1806. J. Beresford, Miseries Hum. Life, III. (ed. 3), 43. My limping gait, and this bewitching swathe about my head.
1897. Allbutts Syst. Med., II. 376. Strips of lint may be laid along the swelling and covered with the flannel swathe as before.
2. a. transf. A natural formation constituting a wrapping; † a covering membrane, integument; an object that enwraps something, as a cloud.
1615. Crooke, Body of Man, 191. The outward coate inuesting the kidneyes which is commonly called fascia or the swath.
1733. Cheyne, Eng. Malady, I. x. § 4. 98. These Swaiths and Membranes burst and break naturally.
1871. Daily News, 19 Aug., 5/4. Away towards the deer-forests of Ardkinglas, grey swathes of cloud still hung about the hills.
1880. Browning, Pan & Luna, 49. The downy swathes [of cloud about the moon] combine.
1891. Meredith, Poems, Eng. bef.
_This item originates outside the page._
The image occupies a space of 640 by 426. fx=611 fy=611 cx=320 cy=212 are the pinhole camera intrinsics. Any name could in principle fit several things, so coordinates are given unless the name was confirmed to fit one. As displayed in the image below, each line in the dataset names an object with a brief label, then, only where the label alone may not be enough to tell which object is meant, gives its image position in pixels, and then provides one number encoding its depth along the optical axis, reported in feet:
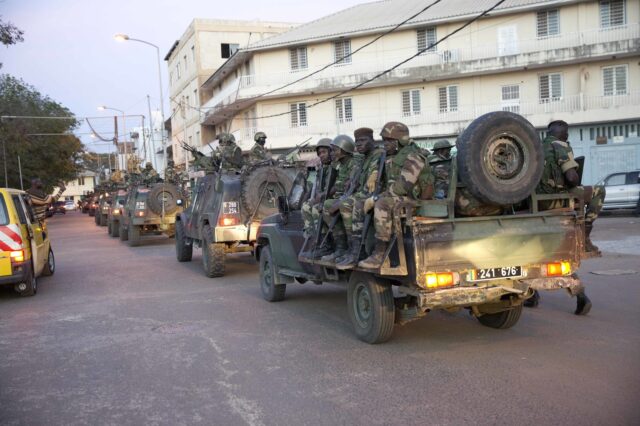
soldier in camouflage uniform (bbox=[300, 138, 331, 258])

Storm, iv. When high in swathe of smoke the mast Its fighting rag outrolled.
† b. = LIST sb.3 6 b, LISTEL. Obs.
1665. Moxon, trans. Barozzios Vignola, 22. The nether Band or Swathe of the Column. Ibid., 58. The upper Torus, or Swathe.
c. fig. Something that restricts or confines like a swaddling-band.
1864. Spectator, 31 Dec., 1500. Tied up helplessly in tight swathes of ignorance. Ibid. (1906), 3 Feb., 176/1. Within the swathes and fetters of civilisation.
3. Comb.: † swathe-fish, the ribbon-fish.
1668. Charleton, Onomast., 126. Tænia the Swath-fish.
1901. Clive Holland, Mousmé, 79. With a slight but graceful bending of her knees beneath her swath-like kimono.